I've been revising for an exam and I've come across a problem from a past paper which I cannot solve.
If $B$ is a one-dimensional Brownian motion with respect to a filtration $(\mathcal{F}_t)_{t \geq 0},$ then show that $$\tau = \inf\left\{t: \int^t_0 B_s ds=1 \right\}$$ is a stopping time.
So far, I managed to show that the integral $\int^t_0 B_s ds$ is a Gaussian random variable with mean $0$ and variance $\frac{t^3}{3}$ but I'm not sure if this helps at all. I know that by the definition of a stopping time, I need to show that $$\{\tau \leq t\} \in \mathcal{F}_t.$$ Maybe there's some trick one can use to rewrite this integral but I can't see it. Any help would be appreciated. Thanks!
We can show the more general statement that given an adapted continuous process $X_t$ with $X_0 = 0$, the random variable $\tau := \inf\{t : X_t = 1\}$ is a stopping time. Fix $s > 0$; we will show $\{ \tau > s \} \in \mathcal F_s$.

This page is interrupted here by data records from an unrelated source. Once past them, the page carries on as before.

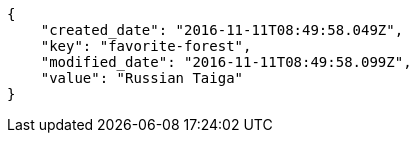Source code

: [source,json]
----
{
    "created_date": "2016-11-11T08:49:58.049Z",
    "key": "favorite-forest",
    "modified_date": "2016-11-11T08:49:58.099Z",
    "value": "Russian Taiga"
}
----
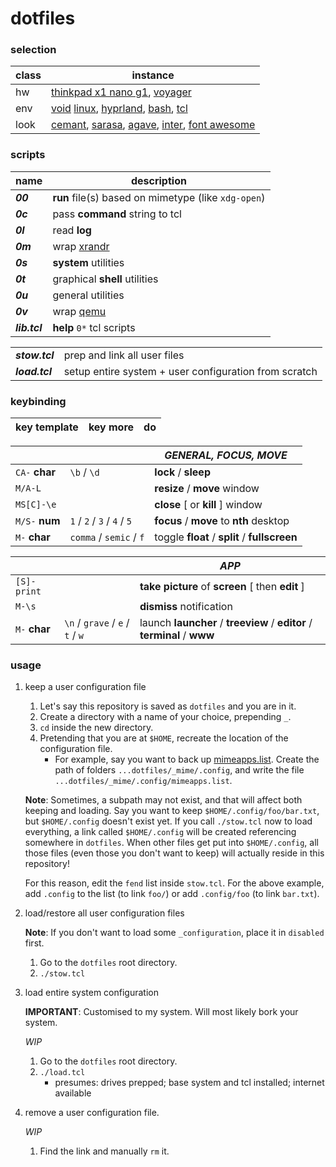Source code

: * dotfiles

*** selection

| class | instance |
|-|-|
| hw | [[https://psref.lenovo.com/Detail/ThinkPad_X1_Nano_Gen_1?M=20UN00FSUS][thinkpad x1 nano g1]], [[https://www.zsa.io/voyager][voyager]] |
| env | [[https://voidlinux.org/][void]] [[https://www.kernel.org/][linux]], [[https://hyprland.org/][hyprland]], [[https://www.gnu.org/software/bash/][bash]], [[https://www.tcl.tk/][tcl]] |
| look | [[https://github.com/blobject/cemant][cemant]], [[https://picaq.github.io/sarasa/][sarasa]], [[https://github.com/blobject/agave][agave]], [[https://rsms.me/inter/][inter]], [[https://fontawesome.com/][font awesome]] |

*** scripts

| name | description |
|-|-|
| *[[__shell/bin/00][00]]* | *run* file(s) based on mimetype (like =xdg-open=) |
| *[[__shell/bin/0c][0c]]* | pass *command* string to tcl |
| *[[__shell/bin/0l][0l]]* | read *log* |
| *[[__shell/bin/0m][0m]]* | wrap [[https://www.x.org/wiki/Projects/XRandR/][xrandr]] |
| *[[__shell/bin/0s][0s]]* | *system* utilities |
| *[[__shell/bin/0t][0t]]* | graphical *shell* utilities |
| *[[__shell/bin/0u][0u]]* | general utilities |
| *[[__shell/bin/0v][0v]]* | wrap [[https://www.qemu.org/][qemu]] |
| *[[__shell/bin/lib.tcl][lib.tcl]]* | *help* =0*= tcl scripts |


| *[[stow.tcl]]* | prep and link all user files |
| *[[load.tcl]]* | setup entire system + user configuration from scratch |

*** keybinding

| key template | key more | do |
|-|-|-|

| | | /GENERAL, FOCUS, MOVE/ |
|-|-|-|
| =CA-= *char* | =\b= / =\d= | *lock* / *sleep* |
| =M/A-L= | | *resize* / *move* window |
| =MS[C]-\e= | | *close* [ or  *kill* ] window |
| =M/S-= *num* | =1= / =2= / =3= / =4= / =5= | *focus* / *move* to *nth* desktop |
| =M-= *char* | =comma= / =semic= / =f= | toggle *float* / *split* / *fullscreen* |

| | | /APP/ |
|-|-|-|
| =[S]-print= | | *take picture* of *screen* [ then *edit* ] |
| =M-\s= | | *dismiss* notification |
| =M-= *char* | =\n= / =grave= / =e= / =t= / =w= | launch *launcher* / *treeview* / *editor* / *terminal* / *www* |

*** usage

**** keep a user configuration file

1. Let's say this repository is saved as =dotfiles= and you are in it.
2. Create a directory with a name of your choice, prepending =_=.
3. ~cd~ inside the new directory.
4. Pretending that you are at =$HOME=, recreate the location of the configuration file.
  - For example, say you want to back up [[https://wiki.archlinux.org/title/XDG_MIME_Applications#mimeapps.list][mimeapps.list]]. Create the path of folders =...dotfiles/_mime/.config=, and write the file =...dotfiles/_mime/.config/mimeapps.list=.

*Note*: Sometimes, a subpath may not exist, and that will affect both keeping and loading. Say you want to keep =$HOME/.config/foo/bar.txt=, but =$HOME/.config= doesn't exist yet. If you call ~./stow.tcl~ now to load everything, a link called =$HOME/.config= will be created referencing somewhere in =dotfiles=. When other files get put into =$HOME/.config=, all those files (even those you don't want to keep) will actually reside in this repository!

For this reason, edit the =fend= list inside =stow.tcl=. For the above example, add =.config= to the list (to link =foo/=) or add =.config/foo= (to link =bar.txt=).

**** load/restore all user configuration files

*Note*: If you don't want to load some =_configuration=, place it in =disabled= first.

1. Go to the =dotfiles= root directory.
2. ~./stow.tcl~

**** load entire system configuration

*IMPORTANT*: Customised to my system. Will most likely bork your system.

/WIP/

1. Go to the =dotfiles= root directory.
2. ~./load.tcl~
  - presumes: drives prepped; base system and tcl installed; internet available

**** remove a user configuration file.

/WIP/

1. Find the link and manually ~rm~ it.

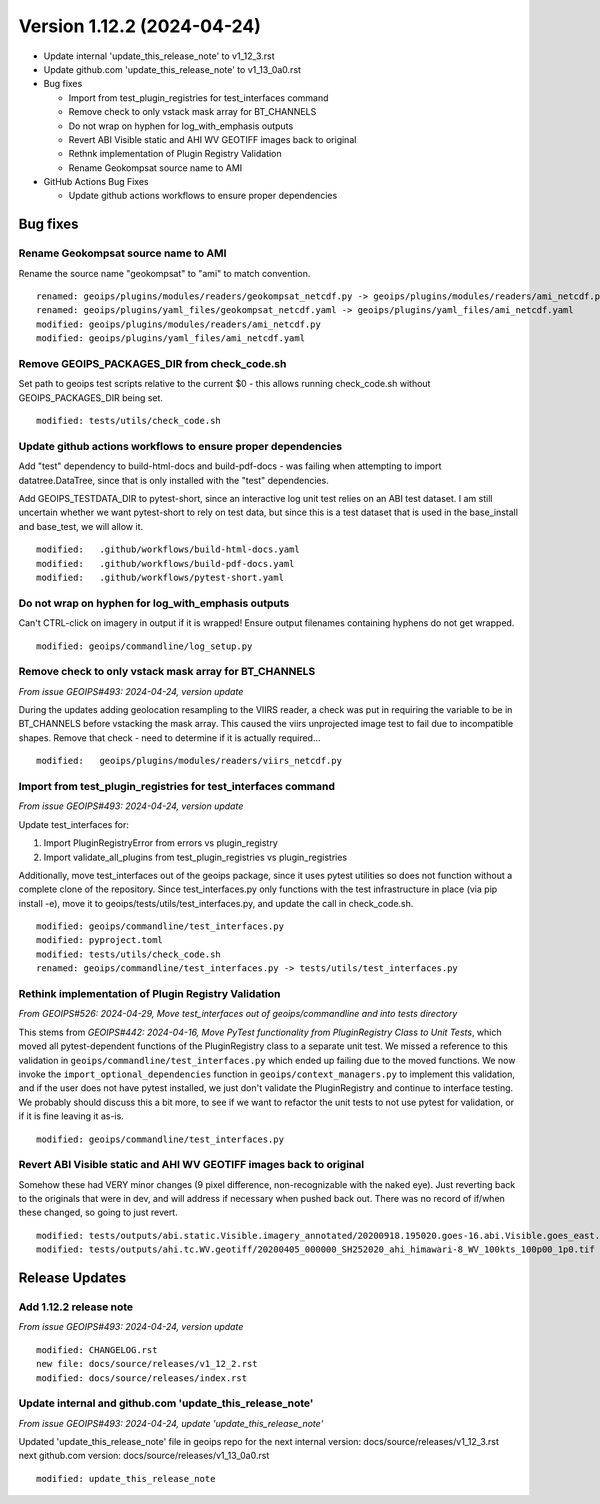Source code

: .. dropdown:: Distribution Statement

 | # # # This source code is protected under the license referenced at
 | # # # https://github.com/NRLMMD-GEOIPS.

Version 1.12.2 (2024-04-24)
**************************************

* Update internal 'update_this_release_note' to v1_12_3.rst
* Update github.com 'update_this_release_note' to v1_13_0a0.rst
* Bug fixes

  * Import from test_plugin_registries for test_interfaces command
  * Remove check to only vstack mask array for BT_CHANNELS
  * Do not wrap on hyphen for log_with_emphasis outputs
  * Revert ABI Visible static and AHI WV GEOTIFF images back to original
  * Rethnk implementation of Plugin Registry Validation
  * Rename Geokompsat source name to AMI

* GitHub Actions Bug Fixes

  * Update github actions workflows to ensure proper dependencies

Bug fixes
=========

Rename Geokompsat source name to AMI
------------------------------------

Rename the source name "geokompsat" to "ami" to match convention.

::

    renamed: geoips/plugins/modules/readers/geokompsat_netcdf.py -> geoips/plugins/modules/readers/ami_netcdf.py
    renamed: geoips/plugins/yaml_files/geokompsat_netcdf.yaml -> geoips/plugins/yaml_files/ami_netcdf.yaml
    modified: geoips/plugins/modules/readers/ami_netcdf.py
    modified: geoips/plugins/yaml_files/ami_netcdf.yaml

Remove GEOIPS_PACKAGES_DIR from check_code.sh
---------------------------------------------

Set path to geoips test scripts relative to the current $0 - this allows
running check_code.sh without GEOIPS_PACKAGES_DIR being set.

::

  modified: tests/utils/check_code.sh

Update github actions workflows to ensure proper dependencies
-------------------------------------------------------------

Add "test" dependency to build-html-docs and build-pdf-docs - was failing when
attempting to import datatree.DataTree, since that is only installed with the
"test" dependencies.

Add GEOIPS_TESTDATA_DIR to pytest-short, since an interactive log unit test
relies on an ABI test dataset. I am still uncertain whether we want pytest-short
to rely on test data, but since this is a test dataset that is used in the
base_install and base_test, we will allow it.

::

  modified:   .github/workflows/build-html-docs.yaml
  modified:   .github/workflows/build-pdf-docs.yaml
  modified:   .github/workflows/pytest-short.yaml

Do not wrap on hyphen for log_with_emphasis outputs
---------------------------------------------------

Can't CTRL-click on imagery in output if it is wrapped!  Ensure output filenames
containing hyphens do not get wrapped.

::

  modified: geoips/commandline/log_setup.py

Remove check to only vstack mask array for BT_CHANNELS
------------------------------------------------------

*From issue GEOIPS#493: 2024-04-24, version update*

During the updates adding geolocation resampling to the VIIRS reader, a check
was put in requiring the variable to be in BT_CHANNELS before vstacking the
mask array.  This caused the viirs unprojected image test to fail due to incompatible
shapes. Remove that check - need to determine if it is actually required...

::

        modified:   geoips/plugins/modules/readers/viirs_netcdf.py

Import from test_plugin_registries for test_interfaces command
--------------------------------------------------------------

*From issue GEOIPS#493: 2024-04-24, version update*

Update test_interfaces for:

1. Import PluginRegistryError from errors vs plugin_registry
2. Import validate_all_plugins from test_plugin_registries  vs plugin_registries

Additionally, move test_interfaces out of the geoips package, since
it uses pytest utilities so does not function without a complete
clone of the repository.  Since test_interfaces.py only functions
with the test infrastructure in place (via pip install -e),
move it to geoips/tests/utils/test_interfaces.py, and update the call
in check_code.sh.

::

  modified: geoips/commandline/test_interfaces.py
  modified: pyproject.toml
  modified: tests/utils/check_code.sh
  renamed: geoips/commandline/test_interfaces.py -> tests/utils/test_interfaces.py

Rethink implementation of Plugin Registry Validation
----------------------------------------------------

*From GEOIPS#526: 2024-04-29, Move test_interfaces out of geoips/commandline and into tests directory*

This stems from *GEOIPS#442: 2024-04-16, Move PyTest functionality from PluginRegistry Class to Unit Tests*,
which moved all pytest-dependent functions of the PluginRegistry class to a separate
unit test. We missed a reference to this validation in
``geoips/commandline/test_interfaces.py`` which ended up failing due to the moved
functions. We now invoke the ``import_optional_dependencies`` function in
``geoips/context_managers.py`` to implement this validation, and if the user does not
have pytest installed, we just don't validate the PluginRegistry and continue to
interface testing. We probably should discuss this a bit more, to see if we want to
refactor the unit tests to not use pytest for validation, or if it is fine leaving it
as-is.

::

    modified: geoips/commandline/test_interfaces.py

Revert ABI Visible static and AHI WV GEOTIFF images back to original
--------------------------------------------------------------------

Somehow these had VERY minor changes (9 pixel difference, non-recognizable with
the naked eye).  Just reverting back to the originals that were in dev, and will
address if necessary when pushed back out.  There was no record of if/when these
changed, so going to just revert.

::

  modified: tests/outputs/abi.static.Visible.imagery_annotated/20200918.195020.goes-16.abi.Visible.goes_east.41p12.noaa.10p0.png
  modified: tests/outputs/ahi.tc.WV.geotiff/20200405_000000_SH252020_ahi_himawari-8_WV_100kts_100p00_1p0.tif

Release Updates
===============

Add 1.12.2 release note
---------------------------

*From issue GEOIPS#493: 2024-04-24, version update*

::

    modified: CHANGELOG.rst
    new file: docs/source/releases/v1_12_2.rst
    modified: docs/source/releases/index.rst

Update internal and github.com 'update_this_release_note'
---------------------------------------------------------

*From issue GEOIPS#493: 2024-04-24, update 'update_this_release_note'*

Updated 'update_this_release_note' file in geoips repo for the
next internal version:
docs/source/releases/v1_12_3.rst
next github.com version:
docs/source/releases/v1_13_0a0.rst

::

    modified: update_this_release_note
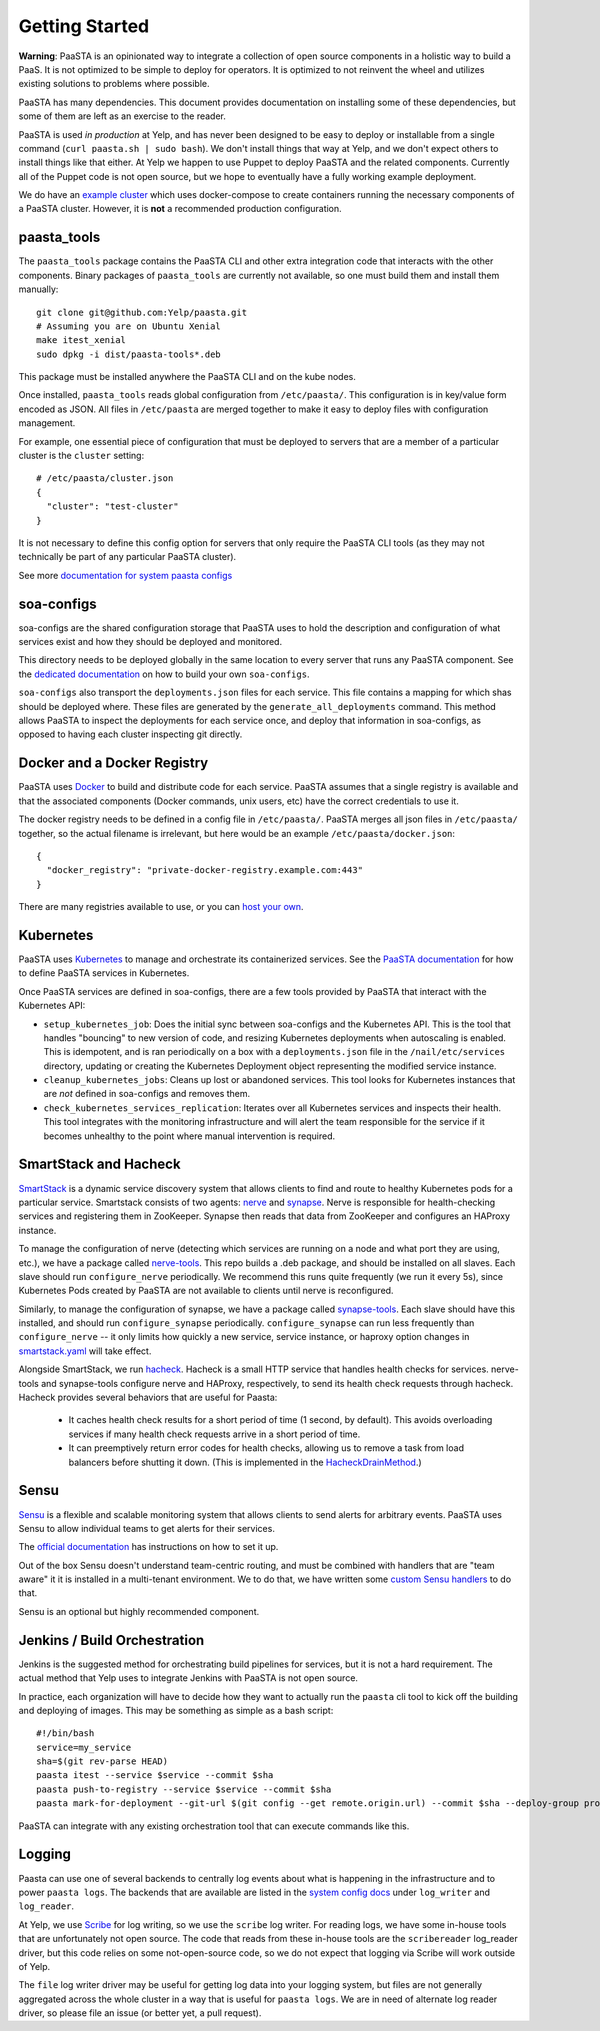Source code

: Getting Started
===============

**Warning**: PaaSTA is an opinionated way to integrate a collection of open
source components in a holistic way to build a PaaS. It is not optimized to be
simple to deploy for operators. It is optimized to not reinvent the wheel and
utilizes existing solutions to problems where possible.

PaaSTA has many dependencies. This document provides documentation on
installing some of these dependencies, but some of them are left as an
exercise to the reader.

PaaSTA is used *in production* at Yelp, and has never been designed to be
easy to deploy or installable from a single command (``curl paasta.sh | sudo bash``).
We don't install things that way at Yelp, and we don't expect others
to install things like that either. At Yelp we happen to use Puppet to deploy
PaaSTA and the related components. Currently all of the Puppet code is not
open source, but we hope to eventually have a fully working example deployment.

We do have an `example cluster <./example_cluster.html>`_ which uses docker-compose
to create containers running the necessary components of a PaaSTA cluster.
However, it is **not** a recommended production configuration.

paasta_tools
------------

The ``paasta_tools`` package contains the PaaSTA CLI and other extra integration
code that interacts with the other components. Binary packages of ``paasta_tools``
are currently not available, so one must build them and install them manually::

  git clone git@github.com:Yelp/paasta.git
  # Assuming you are on Ubuntu Xenial
  make itest_xenial
  sudo dpkg -i dist/paasta-tools*.deb

This package must be installed anywhere the PaaSTA CLI and on the kube nodes.

Once installed, ``paasta_tools`` reads global configuration from ``/etc/paasta/``.
This configuration is in key/value form encoded as JSON. All files in ``/etc/paasta``
are merged together to make it easy to deploy files with configuration management.

For example, one essential piece of configuration that must be deployed to servers
that are a member of a particular cluster is the ``cluster`` setting::

  # /etc/paasta/cluster.json
  {
    "cluster": "test-cluster"
  }

It is not necessary to define this config option for servers that only require the
PaaSTA CLI tools (as they may not technically be part of any particular PaaSTA cluster).

See more `documentation for system paasta configs <../system_configs.html>`_

soa-configs
-----------

soa-configs are the shared configuration storage that PaaSTA uses to hold the
description and configuration of what services exist and how they should be
deployed and monitored.

This directory needs to be deployed globally in the same location to every
server that runs any PaaSTA component. See the
`dedicated documentation <../soa_configs.html>`_ on how to build your own ``soa-configs``.

``soa-configs`` also transport the ``deployments.json`` files for each service.
This file contains a mapping for which shas should be deployed where. These files
are generated by the ``generate_all_deployments`` command. This method allows PaaSTA
to inspect the deployments for each service once, and deploy that information in
soa-configs, as opposed to having each cluster inspecting git directly.

Docker and a Docker Registry
----------------------------

PaaSTA uses `Docker <https://www.docker.com/>`_ to build and distribute code for each service. PaaSTA
assumes that a single registry is available and that the associated components
(Docker commands, unix users, etc) have the correct credentials
to use it.

The docker registry needs to be defined in a config file in ``/etc/paasta/``.
PaaSTA merges all json files in ``/etc/paasta/`` together, so the actual
filename is irrelevant, but here would be an example
``/etc/paasta/docker.json``::

  {
    "docker_registry": "private-docker-registry.example.com:443"
  }

There are many registries available to use, or you can
`host your own <https://docs.docker.com/registry/>`_.

Kubernetes
----------

PaaSTA uses `Kubernetes <https://kubernetes.io/>`_ to manage and orchestrate its containerized services.
See the `PaaSTA documentation <../yelpsoa_configs.html#kubernetes-clustername-yaml>`_ for how to define PaaSTA
services in Kubernetes.

Once PaaSTA services are defined in soa-configs, there are a few tools provided by PaaSTA
that interact with the Kubernetes API:

* ``setup_kubernetes_job``: Does the initial sync between soa-configs and the Kubernetes API.
  This is the tool that handles "bouncing" to new version of code, and resizing Kubernetes deployments when autoscaling
  is enabled.
  This is idempotent, and is ran periodically on a box with a ``deployments.json`` file in the
  ``/nail/etc/services`` directory, updating or creating the Kubernetes Deployment object representing the modified service instance.
* ``cleanup_kubernetes_jobs``: Cleans up lost or abandoned services. This tool
  looks for Kubernetes instances that are *not* defined in soa-configs and removes them.
* ``check_kubernetes_services_replication``: Iterates over all Kubernetes services
  and inspects their health. This tool integrates with the monitoring infrastructure
  and will alert the team responsible for the service if it becomes unhealthy to
  the point where manual intervention is required.

SmartStack and Hacheck
----------------------

`SmartStack <http://nerds.airbnb.com/smartstack-service-discovery-cloud/>`_ is
a dynamic service discovery system that allows clients to find and route to
healthy Kubernetes pods for a particular service.
Smartstack consists of two agents: `nerve <https://github.com/airbnb/nerve>`_ and `synapse <https://github.com/airbnb/synapse>`_.
Nerve is responsible for health-checking services and registering them in ZooKeeper.
Synapse then reads that data from ZooKeeper and configures an HAProxy instance.

To manage the configuration of nerve (detecting which services are running on a node and what port they are using, etc.),
we have a package called `nerve-tools <https://github.com/Yelp/nerve-tools>`_.
This repo builds a .deb package, and should be installed on all slaves.
Each slave should run ``configure_nerve`` periodically.
We recommend this runs quite frequently (we run it every 5s), since Kubernetes Pods created by PaaSTA are not available
to clients until nerve is reconfigured.

Similarly, to manage the configuration of synapse, we have a package called `synapse-tools <https://github.com/Yelp/synapse-tools>`_.
Each slave should have this installed, and should run ``configure_synapse`` periodically.
``configure_synapse`` can run less frequently than ``configure_nerve`` --
it only limits how quickly a new service, service instance, or haproxy option changes in
`smartstack.yaml <../yelpsoa_configs.html#smartstack-yaml>`_ will take effect.

Alongside SmartStack, we run `hacheck <https://github.com/Yelp/hacheck>`_.
Hacheck is a small HTTP service that handles health checks for services.
nerve-tools and synapse-tools configure nerve and HAProxy, respectively, to send its health check requests through
hacheck.
Hacheck provides several behaviors that are useful for Paasta:

  * It caches health check results for a short period of time (1 second, by default).
    This avoids overloading services if many health check requests arrive in a short period of time.

  * It can preemptively return error codes for health checks, allowing us to remove a task from load balancers before
    shutting it down.
    (This is implemented in the
    `HacheckDrainMethod <../generated/paasta_tools.drain_lib.html#paasta_tools.drain_lib.HacheckDrainMethod>`_.)

Sensu
-----

`Sensu <https://sensu.io/>`_ is a flexible and scalable monitoring system
that allows clients to send alerts for arbitrary events. PaaSTA uses Sensu to
allow individual teams to get alerts for their services.

The `official documentation <https://docs.sensu.io/sensu-go/latest/>`_ has
instructions on how to set it up.

Out of the box Sensu doesn't understand team-centric routing, and must be combined
with handlers that are "team aware" it it is installed in a multi-tenant environment.
We to do that, we have written some `custom Sensu handlers <https://github.com/Yelp/sensu_handlers>`_
to do that.

Sensu is an optional but highly recommended component.

Jenkins / Build Orchestration
-----------------------------

Jenkins is the suggested method for orchestrating build pipelines for services,
but it is not a hard requirement. The actual method that Yelp uses to integrate
Jenkins with PaaSTA is not open source.

In practice, each organization will have to decide how they want to actually
run the ``paasta`` cli tool to kick off the building and deploying of images.
This may be something as simple as a bash script::

  #!/bin/bash
  service=my_service
  sha=$(git rev-parse HEAD)
  paasta itest --service $service --commit $sha
  paasta push-to-registry --service $service --commit $sha
  paasta mark-for-deployment --git-url $(git config --get remote.origin.url) --commit $sha --deploy-group prod.main --service $service

PaaSTA can integrate with any existing orchestration tool that can execute
commands like this.

Logging
-------

Paasta can use one of several backends to centrally log events about what is happening in the infrastructure and to
power ``paasta logs``.
The backends that are available are listed in the `system config docs <../system_configs.html>`_ under ``log_writer``
and ``log_reader``.

At Yelp, we use `Scribe <https://github.com/facebookarchive/scribe>`_ for log writing, so we use the ``scribe`` log
writer.
For reading logs, we have some in-house tools that are unfortunately not open source.
The code that reads from these in-house tools are the ``scribereader`` log_reader driver, but this code relies on some
not-open-source code, so we do not expect that logging via Scribe will work outside of Yelp.

The ``file`` log writer driver may be useful for getting log data into your logging system, but files are not generally
aggregated across the whole cluster in a way that is useful for ``paasta logs``.
We are in need of alternate log reader driver, so please file an issue (or better yet, a pull request).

Note that \begin{align*}\{ \tau > s \} &= \left\{ \text{for all } 0 \le t \le s \text{ there exsists } n \in \mathbb{N} \text{ such that } X_t < 1 - \frac 1n \right\} \\ &= \bigcap_{t \in[0,s]} \bigcup_{n \in \mathbb{N}} \left\{X_t < 1 - \frac 1n \right\},\end{align*} but since $X$ is continuous it is sufficient to only check $X_t < 1-\frac 1n$ for $t \in \mathbb{Q}$ so $$\{ \tau > s \} = \bigcap_{t \in[0,s]\cap \mathbb{Q}} \bigcup_{n \in \mathbb{N}} \left\{X_t < 1 - \frac 1n \right\}.$$ Since $X$ is adapted, $\left\{X_t < 1 - \frac 1n \right\} \in \mathcal F_{t} \subseteq \mathcal F_s$, so $\{ \tau > s \}$ is a countable union and intersection of events in $\mathcal F_s$ and hence $\{ \tau > s \} \in \mathcal F_s$. Since $\mathcal F_s$ is closed under taking complements, this implies $\{ \tau \le s \} \in \mathcal F_s$ and therefore we conclude $\tau$ is a stopping time.